▶ **PROBLEM TO WORK ON**
Restate all entries word for word, minus pictures.
[DATA EXTRACT]
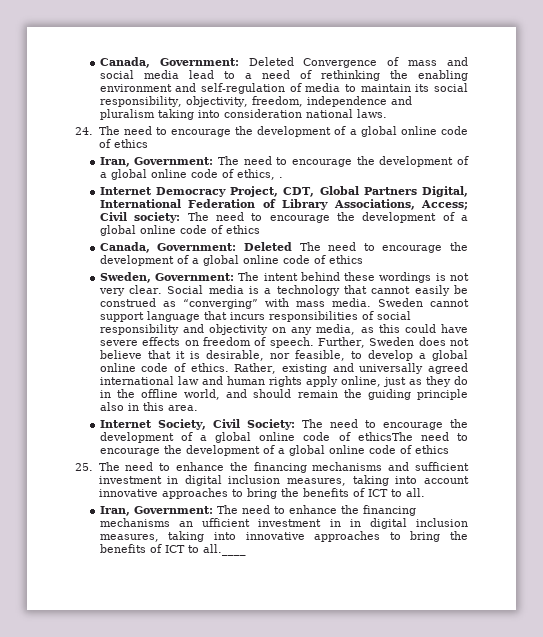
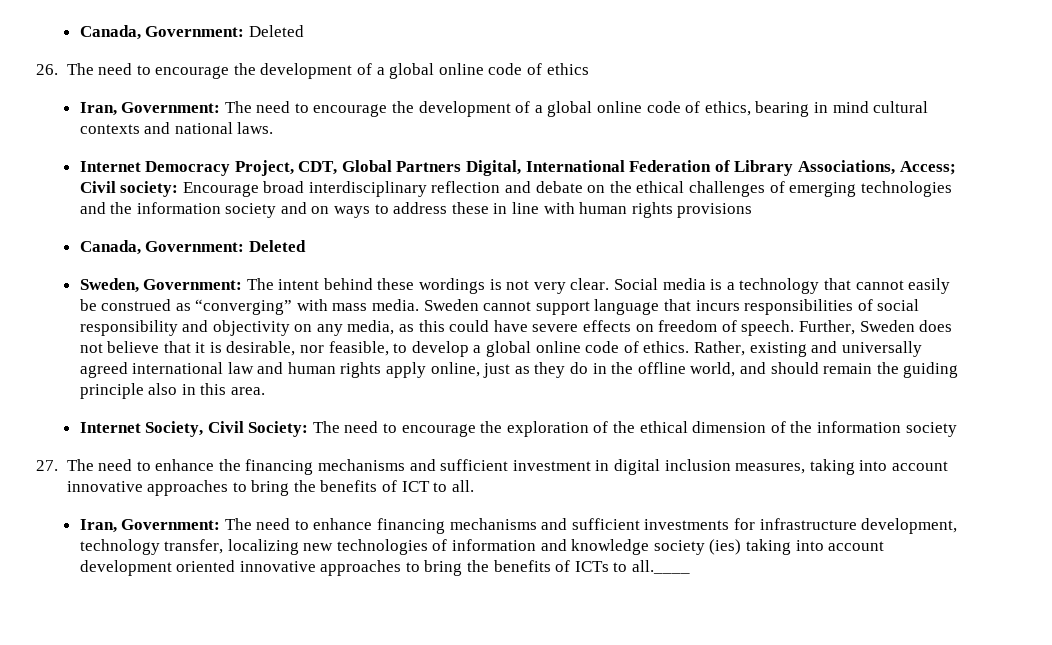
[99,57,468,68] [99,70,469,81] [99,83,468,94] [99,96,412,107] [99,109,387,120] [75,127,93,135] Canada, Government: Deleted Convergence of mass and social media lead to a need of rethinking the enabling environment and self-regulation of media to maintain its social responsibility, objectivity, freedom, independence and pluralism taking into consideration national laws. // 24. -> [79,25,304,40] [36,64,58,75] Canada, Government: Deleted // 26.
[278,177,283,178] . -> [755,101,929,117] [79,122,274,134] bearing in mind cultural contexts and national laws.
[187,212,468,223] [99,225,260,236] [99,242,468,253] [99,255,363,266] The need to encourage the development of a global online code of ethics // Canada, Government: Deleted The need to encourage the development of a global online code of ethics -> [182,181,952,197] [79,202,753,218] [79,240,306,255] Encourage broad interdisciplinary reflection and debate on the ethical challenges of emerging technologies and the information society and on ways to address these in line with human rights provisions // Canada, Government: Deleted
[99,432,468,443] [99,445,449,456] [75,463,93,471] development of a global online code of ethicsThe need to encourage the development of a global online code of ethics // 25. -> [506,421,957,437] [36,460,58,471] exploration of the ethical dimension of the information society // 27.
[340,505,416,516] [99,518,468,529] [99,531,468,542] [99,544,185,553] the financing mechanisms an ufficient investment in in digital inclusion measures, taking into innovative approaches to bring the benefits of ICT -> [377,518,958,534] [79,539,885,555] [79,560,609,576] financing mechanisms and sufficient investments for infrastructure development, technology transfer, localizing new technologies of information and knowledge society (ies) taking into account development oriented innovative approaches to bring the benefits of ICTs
[/DATA EXTRACT]
▶ **FINISHED TASK**
[99,57,468,68] [99,70,469,81] [99,83,468,94] [99,96,412,107] [99,109,387,120] [75,127,93,135] Canada, Government: Deleted Convergence of mass and social media lead to a need of rethinking the enabling environment and self-regulation of media to maintain its social responsibility, objectivity, freedom, independence and pluralism taking into consideration national laws. // 24. -> [79,25,304,40] [36,64,58,75] Canada, Government: Deleted // 26.
[278,177,283,178] . -> [755,101,929,117] [79,122,274,134] bearing in mind cultural contexts and national laws.
[187,212,468,223] [99,225,260,236] [99,242,468,253] [99,255,363,266] The need to encourage the development of a global online code of ethics // Canada, Government: Deleted The need to encourage the development of a global online code of ethics -> [182,181,952,197] [79,202,753,218] [79,240,306,255] Encourage broad interdisciplinary reflection and debate on the ethical challenges of emerging technologies and the information society and on ways to address these in line with human rights provisions // Canada, Government: Deleted
[99,432,468,443] [99,445,449,456] [75,463,93,471] development of a global online code of ethicsThe need to encourage the development of a global online code of ethics // 25. -> [506,421,957,437] [36,460,58,471] exploration of the ethical dimension of the information society // 27.
[340,505,416,516] [99,518,468,529] [99,531,468,542] [99,544,185,553] the financing mechanisms an ufficient investment in in digital inclusion measures, taking into innovative approaches to bring the benefits of ICT -> [377,518,958,534] [79,539,885,555] [79,560,609,576] financing mechanisms and sufficient investments for infrastructure development, technology transfer, localizing new technologies of information and knowledge society (ies) taking into account development oriented innovative approaches to bring the benefits of ICTs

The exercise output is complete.